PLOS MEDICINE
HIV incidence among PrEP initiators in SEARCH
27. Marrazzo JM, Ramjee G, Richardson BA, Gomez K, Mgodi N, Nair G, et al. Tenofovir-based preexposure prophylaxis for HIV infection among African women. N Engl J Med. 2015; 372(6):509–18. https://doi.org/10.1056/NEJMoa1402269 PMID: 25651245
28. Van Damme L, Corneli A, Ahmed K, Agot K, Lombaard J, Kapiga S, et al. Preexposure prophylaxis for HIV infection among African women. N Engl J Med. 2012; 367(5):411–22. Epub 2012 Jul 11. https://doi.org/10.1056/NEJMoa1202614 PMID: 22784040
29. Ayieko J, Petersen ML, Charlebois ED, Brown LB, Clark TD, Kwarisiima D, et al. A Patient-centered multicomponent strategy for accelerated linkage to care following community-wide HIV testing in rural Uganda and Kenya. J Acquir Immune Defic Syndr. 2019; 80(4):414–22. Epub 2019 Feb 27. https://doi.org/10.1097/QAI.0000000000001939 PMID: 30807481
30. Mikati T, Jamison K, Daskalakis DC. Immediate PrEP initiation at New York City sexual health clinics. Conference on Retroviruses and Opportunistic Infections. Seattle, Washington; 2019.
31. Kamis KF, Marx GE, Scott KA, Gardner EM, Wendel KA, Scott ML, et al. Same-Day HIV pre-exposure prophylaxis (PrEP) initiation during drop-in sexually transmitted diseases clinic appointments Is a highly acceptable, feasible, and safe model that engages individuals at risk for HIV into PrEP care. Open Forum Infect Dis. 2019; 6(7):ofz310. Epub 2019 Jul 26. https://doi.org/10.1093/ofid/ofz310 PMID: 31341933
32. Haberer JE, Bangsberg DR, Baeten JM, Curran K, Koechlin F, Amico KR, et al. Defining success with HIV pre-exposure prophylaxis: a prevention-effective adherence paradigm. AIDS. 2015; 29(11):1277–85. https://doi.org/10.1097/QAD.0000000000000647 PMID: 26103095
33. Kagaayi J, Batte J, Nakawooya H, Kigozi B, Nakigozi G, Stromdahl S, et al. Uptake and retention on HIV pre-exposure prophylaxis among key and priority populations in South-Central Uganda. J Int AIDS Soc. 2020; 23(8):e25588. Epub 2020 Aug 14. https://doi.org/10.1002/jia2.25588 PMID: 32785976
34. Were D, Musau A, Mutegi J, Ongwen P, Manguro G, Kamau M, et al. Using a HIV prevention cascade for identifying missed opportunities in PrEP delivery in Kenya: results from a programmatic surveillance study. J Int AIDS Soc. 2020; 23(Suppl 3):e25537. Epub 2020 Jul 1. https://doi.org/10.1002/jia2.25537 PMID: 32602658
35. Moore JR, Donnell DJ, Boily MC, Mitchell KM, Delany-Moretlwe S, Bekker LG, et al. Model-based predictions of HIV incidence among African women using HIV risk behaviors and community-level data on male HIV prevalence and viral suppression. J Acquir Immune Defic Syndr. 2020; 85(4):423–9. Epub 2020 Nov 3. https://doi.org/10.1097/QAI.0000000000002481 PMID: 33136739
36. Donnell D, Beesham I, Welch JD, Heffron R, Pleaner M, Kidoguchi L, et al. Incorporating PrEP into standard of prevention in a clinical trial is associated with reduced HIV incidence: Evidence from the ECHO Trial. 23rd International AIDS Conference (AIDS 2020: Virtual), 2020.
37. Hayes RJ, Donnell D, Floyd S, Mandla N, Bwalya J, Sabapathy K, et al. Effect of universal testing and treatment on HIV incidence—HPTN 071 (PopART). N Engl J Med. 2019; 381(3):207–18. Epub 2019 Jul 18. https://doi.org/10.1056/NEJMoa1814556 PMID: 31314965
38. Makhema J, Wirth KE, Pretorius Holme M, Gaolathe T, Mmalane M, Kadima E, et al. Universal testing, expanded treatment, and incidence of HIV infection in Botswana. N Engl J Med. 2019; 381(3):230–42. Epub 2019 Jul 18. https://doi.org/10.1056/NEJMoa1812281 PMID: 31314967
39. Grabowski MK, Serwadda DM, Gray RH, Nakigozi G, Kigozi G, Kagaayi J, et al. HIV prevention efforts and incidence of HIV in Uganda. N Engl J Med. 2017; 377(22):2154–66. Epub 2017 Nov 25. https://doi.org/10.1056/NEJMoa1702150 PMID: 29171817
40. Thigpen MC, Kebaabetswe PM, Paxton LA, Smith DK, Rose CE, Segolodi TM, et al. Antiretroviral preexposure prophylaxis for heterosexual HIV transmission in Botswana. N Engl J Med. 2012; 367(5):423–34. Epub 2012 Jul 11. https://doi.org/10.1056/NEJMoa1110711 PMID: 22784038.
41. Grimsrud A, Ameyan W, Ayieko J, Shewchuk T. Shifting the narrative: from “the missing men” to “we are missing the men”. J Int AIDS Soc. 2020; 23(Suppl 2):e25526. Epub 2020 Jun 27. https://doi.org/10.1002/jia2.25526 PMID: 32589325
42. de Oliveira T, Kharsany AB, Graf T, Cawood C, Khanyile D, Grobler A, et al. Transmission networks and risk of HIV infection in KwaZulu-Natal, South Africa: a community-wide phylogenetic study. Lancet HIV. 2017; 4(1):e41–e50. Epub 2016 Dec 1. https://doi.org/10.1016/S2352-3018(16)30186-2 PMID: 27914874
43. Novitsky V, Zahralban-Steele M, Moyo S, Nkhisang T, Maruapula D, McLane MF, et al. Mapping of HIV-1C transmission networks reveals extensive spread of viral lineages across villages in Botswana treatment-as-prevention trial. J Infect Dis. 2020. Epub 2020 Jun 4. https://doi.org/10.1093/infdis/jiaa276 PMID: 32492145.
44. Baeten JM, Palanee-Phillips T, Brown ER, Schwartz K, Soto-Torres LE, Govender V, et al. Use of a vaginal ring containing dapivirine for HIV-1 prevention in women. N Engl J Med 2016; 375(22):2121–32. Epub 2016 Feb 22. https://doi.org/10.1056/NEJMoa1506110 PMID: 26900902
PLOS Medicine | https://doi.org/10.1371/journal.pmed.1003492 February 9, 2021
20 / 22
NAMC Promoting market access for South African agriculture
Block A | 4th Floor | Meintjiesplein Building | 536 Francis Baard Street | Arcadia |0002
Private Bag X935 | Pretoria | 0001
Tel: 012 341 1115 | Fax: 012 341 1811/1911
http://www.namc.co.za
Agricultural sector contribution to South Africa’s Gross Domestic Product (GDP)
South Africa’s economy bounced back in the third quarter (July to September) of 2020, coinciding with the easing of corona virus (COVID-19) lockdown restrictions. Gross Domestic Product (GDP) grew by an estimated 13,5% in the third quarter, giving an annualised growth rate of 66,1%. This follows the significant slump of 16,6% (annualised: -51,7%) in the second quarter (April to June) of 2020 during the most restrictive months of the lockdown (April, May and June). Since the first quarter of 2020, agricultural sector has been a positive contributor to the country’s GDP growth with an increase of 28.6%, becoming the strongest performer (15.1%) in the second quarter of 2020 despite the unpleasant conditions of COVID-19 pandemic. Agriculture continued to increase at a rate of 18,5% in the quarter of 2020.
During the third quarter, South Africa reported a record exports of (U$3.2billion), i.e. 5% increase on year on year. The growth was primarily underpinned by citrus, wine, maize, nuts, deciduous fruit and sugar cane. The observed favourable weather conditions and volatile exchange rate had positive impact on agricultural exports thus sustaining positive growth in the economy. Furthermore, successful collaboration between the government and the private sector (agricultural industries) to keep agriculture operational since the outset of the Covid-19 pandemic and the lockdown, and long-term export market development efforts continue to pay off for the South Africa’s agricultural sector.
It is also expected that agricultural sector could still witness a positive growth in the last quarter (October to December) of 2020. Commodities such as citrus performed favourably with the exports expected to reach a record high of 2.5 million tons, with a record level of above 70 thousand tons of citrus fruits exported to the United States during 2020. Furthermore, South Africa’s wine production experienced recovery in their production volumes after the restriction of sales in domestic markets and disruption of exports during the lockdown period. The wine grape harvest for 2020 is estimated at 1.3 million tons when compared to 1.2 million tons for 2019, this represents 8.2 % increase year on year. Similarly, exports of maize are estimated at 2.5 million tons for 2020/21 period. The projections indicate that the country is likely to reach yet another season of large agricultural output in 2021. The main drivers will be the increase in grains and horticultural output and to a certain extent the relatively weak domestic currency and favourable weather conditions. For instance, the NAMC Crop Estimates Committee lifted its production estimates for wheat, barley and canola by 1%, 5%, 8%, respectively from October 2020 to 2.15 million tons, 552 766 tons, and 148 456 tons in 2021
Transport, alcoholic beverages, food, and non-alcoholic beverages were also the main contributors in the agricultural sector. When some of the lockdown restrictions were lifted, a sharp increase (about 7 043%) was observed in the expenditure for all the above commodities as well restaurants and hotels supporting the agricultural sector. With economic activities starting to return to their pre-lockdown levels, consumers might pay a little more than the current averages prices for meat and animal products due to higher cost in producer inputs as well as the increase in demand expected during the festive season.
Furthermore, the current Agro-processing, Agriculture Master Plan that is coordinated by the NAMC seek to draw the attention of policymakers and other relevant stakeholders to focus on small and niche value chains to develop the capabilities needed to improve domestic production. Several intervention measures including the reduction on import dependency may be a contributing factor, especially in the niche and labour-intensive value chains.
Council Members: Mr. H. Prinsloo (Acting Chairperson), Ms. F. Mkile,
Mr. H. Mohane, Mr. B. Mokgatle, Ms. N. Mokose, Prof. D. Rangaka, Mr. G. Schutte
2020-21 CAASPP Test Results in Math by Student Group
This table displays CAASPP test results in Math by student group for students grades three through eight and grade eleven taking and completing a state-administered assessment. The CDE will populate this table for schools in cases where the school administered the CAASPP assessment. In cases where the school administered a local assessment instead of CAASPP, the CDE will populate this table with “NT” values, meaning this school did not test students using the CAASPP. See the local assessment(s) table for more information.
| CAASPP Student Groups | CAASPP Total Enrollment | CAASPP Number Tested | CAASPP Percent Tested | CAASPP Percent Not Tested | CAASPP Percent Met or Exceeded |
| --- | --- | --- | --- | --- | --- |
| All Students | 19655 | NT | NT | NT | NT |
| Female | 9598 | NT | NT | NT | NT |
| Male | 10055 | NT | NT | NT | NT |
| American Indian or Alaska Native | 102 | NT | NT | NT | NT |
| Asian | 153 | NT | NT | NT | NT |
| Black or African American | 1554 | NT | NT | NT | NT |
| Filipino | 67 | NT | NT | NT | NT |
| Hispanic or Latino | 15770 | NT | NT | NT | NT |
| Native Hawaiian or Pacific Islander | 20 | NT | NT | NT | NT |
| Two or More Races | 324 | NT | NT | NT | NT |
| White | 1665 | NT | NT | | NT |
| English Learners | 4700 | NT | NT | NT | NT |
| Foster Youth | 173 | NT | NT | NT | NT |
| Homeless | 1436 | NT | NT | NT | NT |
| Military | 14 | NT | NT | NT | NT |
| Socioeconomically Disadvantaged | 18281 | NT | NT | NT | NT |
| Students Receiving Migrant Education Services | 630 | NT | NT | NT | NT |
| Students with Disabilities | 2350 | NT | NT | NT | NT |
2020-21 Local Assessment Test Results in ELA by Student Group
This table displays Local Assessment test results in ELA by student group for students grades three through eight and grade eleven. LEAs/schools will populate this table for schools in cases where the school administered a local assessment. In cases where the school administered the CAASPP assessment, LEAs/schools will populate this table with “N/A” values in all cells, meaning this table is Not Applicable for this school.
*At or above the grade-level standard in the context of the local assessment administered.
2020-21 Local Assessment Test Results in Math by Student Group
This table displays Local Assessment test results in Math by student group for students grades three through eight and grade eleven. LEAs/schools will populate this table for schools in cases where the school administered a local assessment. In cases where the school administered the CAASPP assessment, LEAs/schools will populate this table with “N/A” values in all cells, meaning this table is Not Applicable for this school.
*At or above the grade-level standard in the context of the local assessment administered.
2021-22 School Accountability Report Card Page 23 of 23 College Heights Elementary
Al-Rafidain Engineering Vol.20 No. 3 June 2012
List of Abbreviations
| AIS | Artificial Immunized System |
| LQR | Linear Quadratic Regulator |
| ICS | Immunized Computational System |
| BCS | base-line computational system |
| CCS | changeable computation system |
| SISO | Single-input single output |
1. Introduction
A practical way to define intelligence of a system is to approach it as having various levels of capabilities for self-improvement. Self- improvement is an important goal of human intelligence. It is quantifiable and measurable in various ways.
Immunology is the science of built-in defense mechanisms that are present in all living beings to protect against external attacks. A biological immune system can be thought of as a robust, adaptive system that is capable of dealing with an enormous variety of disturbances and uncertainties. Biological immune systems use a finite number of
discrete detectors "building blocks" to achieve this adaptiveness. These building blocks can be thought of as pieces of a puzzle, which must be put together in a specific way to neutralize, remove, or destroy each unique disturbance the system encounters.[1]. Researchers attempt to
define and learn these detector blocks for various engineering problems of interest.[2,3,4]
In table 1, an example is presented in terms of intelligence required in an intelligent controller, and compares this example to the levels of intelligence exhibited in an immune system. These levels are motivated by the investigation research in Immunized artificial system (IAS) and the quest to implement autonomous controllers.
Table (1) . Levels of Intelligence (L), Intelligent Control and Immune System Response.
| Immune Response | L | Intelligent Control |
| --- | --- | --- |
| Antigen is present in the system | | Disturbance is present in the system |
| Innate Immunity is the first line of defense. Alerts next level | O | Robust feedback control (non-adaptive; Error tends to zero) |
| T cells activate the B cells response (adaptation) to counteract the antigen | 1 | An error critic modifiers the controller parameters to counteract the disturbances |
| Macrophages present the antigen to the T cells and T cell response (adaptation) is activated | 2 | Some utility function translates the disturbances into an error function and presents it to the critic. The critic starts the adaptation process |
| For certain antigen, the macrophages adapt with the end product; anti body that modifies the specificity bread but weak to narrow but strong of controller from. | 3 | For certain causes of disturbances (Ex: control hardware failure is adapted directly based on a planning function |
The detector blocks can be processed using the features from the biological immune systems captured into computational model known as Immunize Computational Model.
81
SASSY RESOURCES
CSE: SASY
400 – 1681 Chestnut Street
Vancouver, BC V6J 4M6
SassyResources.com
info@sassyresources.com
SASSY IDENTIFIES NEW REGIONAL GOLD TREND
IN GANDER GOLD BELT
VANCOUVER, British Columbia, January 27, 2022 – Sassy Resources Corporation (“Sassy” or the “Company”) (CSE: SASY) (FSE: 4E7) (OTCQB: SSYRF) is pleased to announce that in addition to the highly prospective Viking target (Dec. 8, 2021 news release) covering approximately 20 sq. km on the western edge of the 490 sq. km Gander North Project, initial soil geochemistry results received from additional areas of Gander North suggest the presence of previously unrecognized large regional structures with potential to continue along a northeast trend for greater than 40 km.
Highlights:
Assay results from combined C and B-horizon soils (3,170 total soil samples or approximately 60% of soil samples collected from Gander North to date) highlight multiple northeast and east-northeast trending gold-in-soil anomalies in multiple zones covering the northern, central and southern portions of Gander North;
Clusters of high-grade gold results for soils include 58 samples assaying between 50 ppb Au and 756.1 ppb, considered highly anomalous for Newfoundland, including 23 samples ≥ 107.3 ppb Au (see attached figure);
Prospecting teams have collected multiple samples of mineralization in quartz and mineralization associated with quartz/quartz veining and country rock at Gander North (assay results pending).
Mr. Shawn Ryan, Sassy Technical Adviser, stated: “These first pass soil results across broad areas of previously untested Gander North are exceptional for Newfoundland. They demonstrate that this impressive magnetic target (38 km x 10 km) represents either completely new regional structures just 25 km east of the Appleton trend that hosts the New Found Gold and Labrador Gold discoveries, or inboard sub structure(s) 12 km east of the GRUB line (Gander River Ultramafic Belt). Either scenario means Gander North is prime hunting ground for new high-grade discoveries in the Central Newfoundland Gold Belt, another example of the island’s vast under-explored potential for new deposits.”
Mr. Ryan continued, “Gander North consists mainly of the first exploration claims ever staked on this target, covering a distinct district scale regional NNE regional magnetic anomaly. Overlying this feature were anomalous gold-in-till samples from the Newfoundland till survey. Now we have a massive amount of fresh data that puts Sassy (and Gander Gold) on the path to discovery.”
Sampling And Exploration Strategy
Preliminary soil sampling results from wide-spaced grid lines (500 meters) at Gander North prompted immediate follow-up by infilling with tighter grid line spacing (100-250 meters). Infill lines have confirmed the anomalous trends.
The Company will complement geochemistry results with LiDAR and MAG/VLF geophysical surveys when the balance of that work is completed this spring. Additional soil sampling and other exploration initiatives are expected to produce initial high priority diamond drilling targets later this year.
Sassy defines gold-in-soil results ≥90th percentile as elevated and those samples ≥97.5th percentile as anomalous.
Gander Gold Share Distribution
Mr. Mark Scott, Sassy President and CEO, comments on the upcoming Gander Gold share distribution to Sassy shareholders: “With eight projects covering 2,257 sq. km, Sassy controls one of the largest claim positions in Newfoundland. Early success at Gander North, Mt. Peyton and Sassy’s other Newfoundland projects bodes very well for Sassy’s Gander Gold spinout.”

= Required action =
Reproduce exactly, please, only the lines from the start of the data above to the line that contains "31. Kamis KF, Marx", with both ends kept.

= Written answer =
PLOS MEDICINE
HIV incidence among PrEP initiators in SEARCH
27. Marrazzo JM, Ramjee G, Richardson BA, Gomez K, Mgodi N, Nair G, et al. Tenofovir-based preexposure prophylaxis for HIV infection among African women. N Engl J Med. 2015; 372(6):509–18. https://doi.org/10.1056/NEJMoa1402269 PMID: 25651245
28. Van Damme L, Corneli A, Ahmed K, Agot K, Lombaard J, Kapiga S, et al. Preexposure prophylaxis for HIV infection among African women. N Engl J Med. 2012; 367(5):411–22. Epub 2012 Jul 11. https://doi.org/10.1056/NEJMoa1202614 PMID: 22784040
29. Ayieko J, Petersen ML, Charlebois ED, Brown LB, Clark TD, Kwarisiima D, et al. A Patient-centered multicomponent strategy for accelerated linkage to care following community-wide HIV testing in rural Uganda and Kenya. J Acquir Immune Defic Syndr. 2019; 80(4):414–22. Epub 2019 Feb 27. https://doi.org/10.1097/QAI.0000000000001939 PMID: 30807481
30. Mikati T, Jamison K, Daskalakis DC. Immediate PrEP initiation at New York City sexual health clinics. Conference on Retroviruses and Opportunistic Infections. Seattle, Washington; 2019.
31. Kamis KF, Marx GE, Scott KA, Gardner EM, Wendel KA, Scott ML, et al. Same-Day HIV pre-exposure prophylaxis (PrEP) initiation during drop-in sexually transmitted diseases clinic appointments Is a highly acceptable, feasible, and safe model that engages individuals at risk for HIV into PrEP care. Open Forum Infect Dis. 2019; 6(7):ofz310. Epub 2019 Jul 26. https://doi.org/10.1093/ofid/ofz310 PMID: 31341933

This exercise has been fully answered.